Causes Of Cerebral Edema

August 24, 2023

Cerebral edema, also known as swelling in the brain, is a life-threatening condition. When the brain swells, it can set off a chain of events, and the side effects are seen throughout the body. The stress of the injury can magnify the body's response or negate it entirely and make the issue harder to treat.

Early management and treatment are crucial to improving the patient's prognosis. Learning more about the underlying conditions can help medical staff recognize the signs and symptoms sooner. Once those are treated, the edema should hopefully resolve, giving the patient a better chance at making a full recovery.

Traumatic Brain Injury

When your brain receives an injury, a few things occur. Concerning cerebral edema, the part to focus on is what's called a vasogenic response. There is something called the blood-brain barrier, which acts as a protective membrane to keep anything deemed toxic out of the brain. During a traumatic brain injury, this membrane can be disrupted, which would allow it to let more fluid and substances through, rather than filtering them out, leading to cerebral edema.
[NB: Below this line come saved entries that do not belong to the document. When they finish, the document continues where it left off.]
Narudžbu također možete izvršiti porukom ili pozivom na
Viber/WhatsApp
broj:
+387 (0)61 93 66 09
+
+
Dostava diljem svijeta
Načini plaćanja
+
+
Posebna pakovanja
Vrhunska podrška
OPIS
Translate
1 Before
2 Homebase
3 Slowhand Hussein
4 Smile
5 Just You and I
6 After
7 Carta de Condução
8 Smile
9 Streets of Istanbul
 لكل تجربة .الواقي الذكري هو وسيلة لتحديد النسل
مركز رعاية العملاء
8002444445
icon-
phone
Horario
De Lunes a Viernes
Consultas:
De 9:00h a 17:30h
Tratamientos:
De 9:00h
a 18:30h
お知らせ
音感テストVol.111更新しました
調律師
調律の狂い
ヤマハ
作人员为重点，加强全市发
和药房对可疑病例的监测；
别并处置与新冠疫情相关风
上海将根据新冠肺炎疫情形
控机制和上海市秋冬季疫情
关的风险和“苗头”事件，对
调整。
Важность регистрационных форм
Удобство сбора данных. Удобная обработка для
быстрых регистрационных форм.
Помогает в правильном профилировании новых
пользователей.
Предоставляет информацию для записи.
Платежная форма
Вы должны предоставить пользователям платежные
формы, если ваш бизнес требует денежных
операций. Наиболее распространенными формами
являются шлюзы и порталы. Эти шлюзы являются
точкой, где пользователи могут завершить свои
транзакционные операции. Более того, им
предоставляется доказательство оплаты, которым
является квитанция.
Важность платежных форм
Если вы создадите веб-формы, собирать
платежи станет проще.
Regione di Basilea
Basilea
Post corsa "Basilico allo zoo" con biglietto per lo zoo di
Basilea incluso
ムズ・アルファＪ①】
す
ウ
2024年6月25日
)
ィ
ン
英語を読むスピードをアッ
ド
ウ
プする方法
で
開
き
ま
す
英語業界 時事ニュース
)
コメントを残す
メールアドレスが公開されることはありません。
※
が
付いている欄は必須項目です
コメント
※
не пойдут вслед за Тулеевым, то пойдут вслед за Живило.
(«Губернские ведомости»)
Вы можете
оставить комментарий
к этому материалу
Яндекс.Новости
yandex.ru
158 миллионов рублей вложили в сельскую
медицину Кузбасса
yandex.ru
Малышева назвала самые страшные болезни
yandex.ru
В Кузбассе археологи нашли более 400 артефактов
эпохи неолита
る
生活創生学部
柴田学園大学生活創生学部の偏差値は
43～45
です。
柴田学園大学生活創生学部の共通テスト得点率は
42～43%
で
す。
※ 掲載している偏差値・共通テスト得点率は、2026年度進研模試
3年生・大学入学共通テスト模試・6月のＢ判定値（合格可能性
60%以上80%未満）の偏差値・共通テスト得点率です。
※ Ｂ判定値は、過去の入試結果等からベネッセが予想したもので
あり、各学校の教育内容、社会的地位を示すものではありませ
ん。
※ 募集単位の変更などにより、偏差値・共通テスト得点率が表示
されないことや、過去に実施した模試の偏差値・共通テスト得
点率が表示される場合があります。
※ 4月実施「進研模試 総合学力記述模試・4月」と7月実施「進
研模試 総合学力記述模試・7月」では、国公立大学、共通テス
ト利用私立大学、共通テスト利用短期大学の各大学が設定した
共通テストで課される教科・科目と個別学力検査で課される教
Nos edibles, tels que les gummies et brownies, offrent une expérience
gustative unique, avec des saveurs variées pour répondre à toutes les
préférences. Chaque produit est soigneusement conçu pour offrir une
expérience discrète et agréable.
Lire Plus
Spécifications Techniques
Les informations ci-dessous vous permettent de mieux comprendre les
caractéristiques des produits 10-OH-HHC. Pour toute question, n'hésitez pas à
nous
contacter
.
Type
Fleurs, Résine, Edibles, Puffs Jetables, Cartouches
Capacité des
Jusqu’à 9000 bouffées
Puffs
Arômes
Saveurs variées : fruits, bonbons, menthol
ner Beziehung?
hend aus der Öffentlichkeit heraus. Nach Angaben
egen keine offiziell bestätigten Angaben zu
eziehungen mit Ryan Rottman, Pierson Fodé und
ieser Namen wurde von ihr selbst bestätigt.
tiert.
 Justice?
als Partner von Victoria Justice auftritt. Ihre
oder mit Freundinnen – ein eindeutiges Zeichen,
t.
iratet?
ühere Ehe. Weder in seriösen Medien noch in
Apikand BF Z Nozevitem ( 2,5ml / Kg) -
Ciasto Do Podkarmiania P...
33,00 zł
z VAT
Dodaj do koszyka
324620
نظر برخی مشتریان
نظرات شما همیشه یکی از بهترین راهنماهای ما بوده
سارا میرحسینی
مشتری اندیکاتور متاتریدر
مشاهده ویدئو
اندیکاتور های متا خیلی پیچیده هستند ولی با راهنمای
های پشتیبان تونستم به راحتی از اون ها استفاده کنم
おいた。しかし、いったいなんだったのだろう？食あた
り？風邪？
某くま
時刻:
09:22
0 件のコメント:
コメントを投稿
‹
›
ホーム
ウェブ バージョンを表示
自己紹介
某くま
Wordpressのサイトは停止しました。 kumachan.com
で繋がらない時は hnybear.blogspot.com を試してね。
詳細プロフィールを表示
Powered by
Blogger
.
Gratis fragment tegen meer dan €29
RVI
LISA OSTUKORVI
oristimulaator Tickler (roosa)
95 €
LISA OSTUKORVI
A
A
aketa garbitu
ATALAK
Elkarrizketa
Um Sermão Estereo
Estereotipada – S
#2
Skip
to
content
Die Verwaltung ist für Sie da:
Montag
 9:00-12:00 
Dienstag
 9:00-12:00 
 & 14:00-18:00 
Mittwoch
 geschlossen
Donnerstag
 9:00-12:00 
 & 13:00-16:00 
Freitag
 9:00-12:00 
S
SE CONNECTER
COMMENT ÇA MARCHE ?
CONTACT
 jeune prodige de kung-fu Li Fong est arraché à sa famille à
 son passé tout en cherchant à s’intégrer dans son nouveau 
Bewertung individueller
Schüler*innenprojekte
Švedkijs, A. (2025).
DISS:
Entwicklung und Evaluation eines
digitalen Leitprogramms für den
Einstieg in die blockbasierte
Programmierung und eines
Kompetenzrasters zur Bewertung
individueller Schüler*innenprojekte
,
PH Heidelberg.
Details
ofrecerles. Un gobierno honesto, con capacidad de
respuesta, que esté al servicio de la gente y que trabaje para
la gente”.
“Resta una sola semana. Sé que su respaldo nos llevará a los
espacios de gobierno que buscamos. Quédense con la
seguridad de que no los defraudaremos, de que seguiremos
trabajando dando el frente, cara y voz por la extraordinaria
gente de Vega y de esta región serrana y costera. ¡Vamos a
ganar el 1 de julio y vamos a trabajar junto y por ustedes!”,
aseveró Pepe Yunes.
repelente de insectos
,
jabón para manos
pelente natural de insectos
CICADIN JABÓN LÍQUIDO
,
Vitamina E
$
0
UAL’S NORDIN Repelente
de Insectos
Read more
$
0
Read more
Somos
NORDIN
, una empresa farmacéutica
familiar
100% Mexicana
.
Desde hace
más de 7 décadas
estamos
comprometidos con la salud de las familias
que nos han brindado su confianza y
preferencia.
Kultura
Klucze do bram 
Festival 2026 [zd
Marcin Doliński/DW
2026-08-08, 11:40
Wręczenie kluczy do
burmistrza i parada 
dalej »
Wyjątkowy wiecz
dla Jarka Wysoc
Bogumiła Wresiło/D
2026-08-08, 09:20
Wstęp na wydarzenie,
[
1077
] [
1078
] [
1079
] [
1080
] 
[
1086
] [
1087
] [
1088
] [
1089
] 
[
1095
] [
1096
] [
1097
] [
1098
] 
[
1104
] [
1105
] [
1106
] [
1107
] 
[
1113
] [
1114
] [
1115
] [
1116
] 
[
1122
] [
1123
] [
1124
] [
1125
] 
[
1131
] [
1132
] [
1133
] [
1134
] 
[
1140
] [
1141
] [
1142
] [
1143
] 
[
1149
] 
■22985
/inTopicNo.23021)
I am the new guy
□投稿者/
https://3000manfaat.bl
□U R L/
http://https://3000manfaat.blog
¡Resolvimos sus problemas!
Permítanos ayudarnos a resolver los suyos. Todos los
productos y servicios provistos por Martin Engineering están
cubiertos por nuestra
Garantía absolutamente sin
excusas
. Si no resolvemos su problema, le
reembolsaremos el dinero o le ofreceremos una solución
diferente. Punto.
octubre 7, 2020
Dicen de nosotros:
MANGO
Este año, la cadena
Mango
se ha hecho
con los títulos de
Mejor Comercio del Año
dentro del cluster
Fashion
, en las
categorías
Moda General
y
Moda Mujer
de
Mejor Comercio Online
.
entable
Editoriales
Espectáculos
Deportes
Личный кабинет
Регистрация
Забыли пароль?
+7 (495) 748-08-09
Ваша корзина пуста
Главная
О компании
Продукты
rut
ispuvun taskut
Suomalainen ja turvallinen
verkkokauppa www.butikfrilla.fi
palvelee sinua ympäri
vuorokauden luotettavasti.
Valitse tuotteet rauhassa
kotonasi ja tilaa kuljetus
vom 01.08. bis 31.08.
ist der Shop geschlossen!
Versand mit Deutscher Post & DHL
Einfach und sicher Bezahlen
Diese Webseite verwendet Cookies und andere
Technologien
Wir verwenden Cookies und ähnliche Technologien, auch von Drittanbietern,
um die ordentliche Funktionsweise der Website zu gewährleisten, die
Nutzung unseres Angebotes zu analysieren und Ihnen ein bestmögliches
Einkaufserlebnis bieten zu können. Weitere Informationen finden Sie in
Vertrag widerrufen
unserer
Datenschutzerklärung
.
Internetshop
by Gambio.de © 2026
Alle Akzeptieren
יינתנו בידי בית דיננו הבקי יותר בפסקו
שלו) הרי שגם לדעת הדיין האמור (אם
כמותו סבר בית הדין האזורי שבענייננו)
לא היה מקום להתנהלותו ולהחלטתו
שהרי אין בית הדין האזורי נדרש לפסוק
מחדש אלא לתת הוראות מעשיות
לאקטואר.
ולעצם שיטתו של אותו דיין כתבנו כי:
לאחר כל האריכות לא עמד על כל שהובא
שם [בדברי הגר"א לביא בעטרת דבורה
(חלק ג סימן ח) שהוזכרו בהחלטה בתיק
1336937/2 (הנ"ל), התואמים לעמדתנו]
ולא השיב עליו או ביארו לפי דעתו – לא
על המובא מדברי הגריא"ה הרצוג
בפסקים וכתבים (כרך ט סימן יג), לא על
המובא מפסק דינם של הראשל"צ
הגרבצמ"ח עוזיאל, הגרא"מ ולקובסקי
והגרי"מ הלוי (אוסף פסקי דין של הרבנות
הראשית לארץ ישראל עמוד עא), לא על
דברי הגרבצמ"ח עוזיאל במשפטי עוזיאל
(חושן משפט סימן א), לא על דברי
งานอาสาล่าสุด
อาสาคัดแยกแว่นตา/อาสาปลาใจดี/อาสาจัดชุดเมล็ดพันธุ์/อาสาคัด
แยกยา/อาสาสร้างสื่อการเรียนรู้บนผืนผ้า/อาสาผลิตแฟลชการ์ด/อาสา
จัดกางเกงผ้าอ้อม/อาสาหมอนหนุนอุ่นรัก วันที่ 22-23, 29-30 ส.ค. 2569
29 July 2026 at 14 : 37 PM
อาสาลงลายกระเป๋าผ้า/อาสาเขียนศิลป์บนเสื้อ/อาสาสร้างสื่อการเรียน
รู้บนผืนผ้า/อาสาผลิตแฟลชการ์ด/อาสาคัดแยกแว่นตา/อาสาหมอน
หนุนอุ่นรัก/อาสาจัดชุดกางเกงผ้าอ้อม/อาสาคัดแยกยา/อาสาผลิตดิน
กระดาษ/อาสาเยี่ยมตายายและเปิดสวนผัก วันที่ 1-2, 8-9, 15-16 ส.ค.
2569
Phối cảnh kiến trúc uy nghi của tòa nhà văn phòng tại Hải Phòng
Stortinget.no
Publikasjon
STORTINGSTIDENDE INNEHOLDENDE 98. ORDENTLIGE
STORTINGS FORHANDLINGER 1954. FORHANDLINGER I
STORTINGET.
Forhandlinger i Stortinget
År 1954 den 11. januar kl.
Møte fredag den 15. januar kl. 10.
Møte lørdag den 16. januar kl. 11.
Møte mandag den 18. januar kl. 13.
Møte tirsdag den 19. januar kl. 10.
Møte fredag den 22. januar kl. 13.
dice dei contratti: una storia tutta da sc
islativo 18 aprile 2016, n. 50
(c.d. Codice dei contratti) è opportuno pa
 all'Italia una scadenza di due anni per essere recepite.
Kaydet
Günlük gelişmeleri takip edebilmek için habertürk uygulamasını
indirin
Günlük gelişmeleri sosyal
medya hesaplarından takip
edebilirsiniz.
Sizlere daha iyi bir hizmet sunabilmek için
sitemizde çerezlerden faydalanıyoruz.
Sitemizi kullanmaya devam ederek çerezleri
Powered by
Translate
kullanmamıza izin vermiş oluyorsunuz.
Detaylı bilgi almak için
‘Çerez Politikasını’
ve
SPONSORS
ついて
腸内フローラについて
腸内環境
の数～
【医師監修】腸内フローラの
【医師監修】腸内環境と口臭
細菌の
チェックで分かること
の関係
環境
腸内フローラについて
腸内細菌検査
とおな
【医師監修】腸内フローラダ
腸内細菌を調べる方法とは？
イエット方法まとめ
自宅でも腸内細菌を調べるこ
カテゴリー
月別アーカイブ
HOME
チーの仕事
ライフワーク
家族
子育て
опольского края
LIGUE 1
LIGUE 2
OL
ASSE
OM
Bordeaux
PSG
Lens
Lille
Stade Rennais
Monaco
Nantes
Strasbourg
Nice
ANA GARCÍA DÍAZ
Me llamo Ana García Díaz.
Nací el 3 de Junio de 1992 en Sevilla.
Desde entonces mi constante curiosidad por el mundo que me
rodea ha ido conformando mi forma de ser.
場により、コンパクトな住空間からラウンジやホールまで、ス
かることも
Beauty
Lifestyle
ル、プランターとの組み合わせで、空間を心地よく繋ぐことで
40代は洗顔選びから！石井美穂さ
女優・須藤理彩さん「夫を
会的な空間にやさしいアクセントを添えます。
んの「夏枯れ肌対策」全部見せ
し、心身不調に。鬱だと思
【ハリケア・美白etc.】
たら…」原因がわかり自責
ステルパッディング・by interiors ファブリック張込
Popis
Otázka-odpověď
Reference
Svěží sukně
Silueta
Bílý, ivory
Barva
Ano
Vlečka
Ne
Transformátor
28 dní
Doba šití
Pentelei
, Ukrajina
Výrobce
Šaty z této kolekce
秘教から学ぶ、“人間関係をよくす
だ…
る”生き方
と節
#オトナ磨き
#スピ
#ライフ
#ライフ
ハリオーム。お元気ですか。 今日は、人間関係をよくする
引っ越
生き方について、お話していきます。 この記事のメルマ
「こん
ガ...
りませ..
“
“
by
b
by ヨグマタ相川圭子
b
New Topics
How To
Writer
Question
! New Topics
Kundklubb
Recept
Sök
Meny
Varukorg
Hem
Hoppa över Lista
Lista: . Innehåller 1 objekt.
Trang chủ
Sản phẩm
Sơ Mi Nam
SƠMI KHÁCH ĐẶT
The other thing that could occur is something called cytotoxic edema. This happens when the blood-brain barrier is unaffected, but the pump that pushes sodium and potassium around the cells is disrupted instead. This can lead to prolonged fluid retention or cerebral edema.

Ischemic Stroke

An ischemic stroke occurs when a blood clot prevents adequate blood flow to the brain, which prevents oxygen and other nutrients from reaching the cells and starts to cause cell and tissue death. This results in increased fluids and swelling of the remaining tissues, which sets off a chain of events. The increased swelling causes the brain to shift, and other areas are compressed from lack of room for expansion. The compressed areas don't receive enough of a blood supply, and they can eventually suffer cell death as well. This is a good example of why early treatment is essential.

Brain Hemorrhage

A brain hemorrhage is where there is bleeding in an area of the brain. This type of bleeding can be caused by things like trauma or injury, or even uncontrolled high blood pressure. As the blood collects within in the brain, the body recognizes it as a type of foreign substance. The body then initiates an inflammatory response to help protect the brain. Tons of histamines and prostaglandins are released, and the capillaries are dilated to allow the increased flow to the area, which causes more fluids to pool, thus resulting in cerebral edema.


Infections starting anywhere in your body will end up producing an inflammatory response, which is the body's way of directing white blood cells and other types of cells into the infected area to fight off the offending pathogen. The cells damaged by the infection causing pathogen will release things like histamine and prostaglandins. In turn, this causes the local tissues to leak fluids into the surrounding areas, which is where the cerebral edema comes from. The swelling then essentially walls off the damaged or infected tissues from the healthy tissues as a way to help control the infection and prevent it from spreading.


Tumors occur mainly due to an unmoderated amount of growth. Normal cells have mechanisms in place to sense the cell wall of another cell, and they stop growing. This function is impaired with tumor cells, and they continue to grow as long as there is a nutrient source. They can even create their own source if needed. This unchecked growth causes the breakdown of various capillary junctures between cells. Fluids and plasma start to leak from these impaired junctions and enter the brain. Cerebral edema occurs, and the pressure within the skull increases.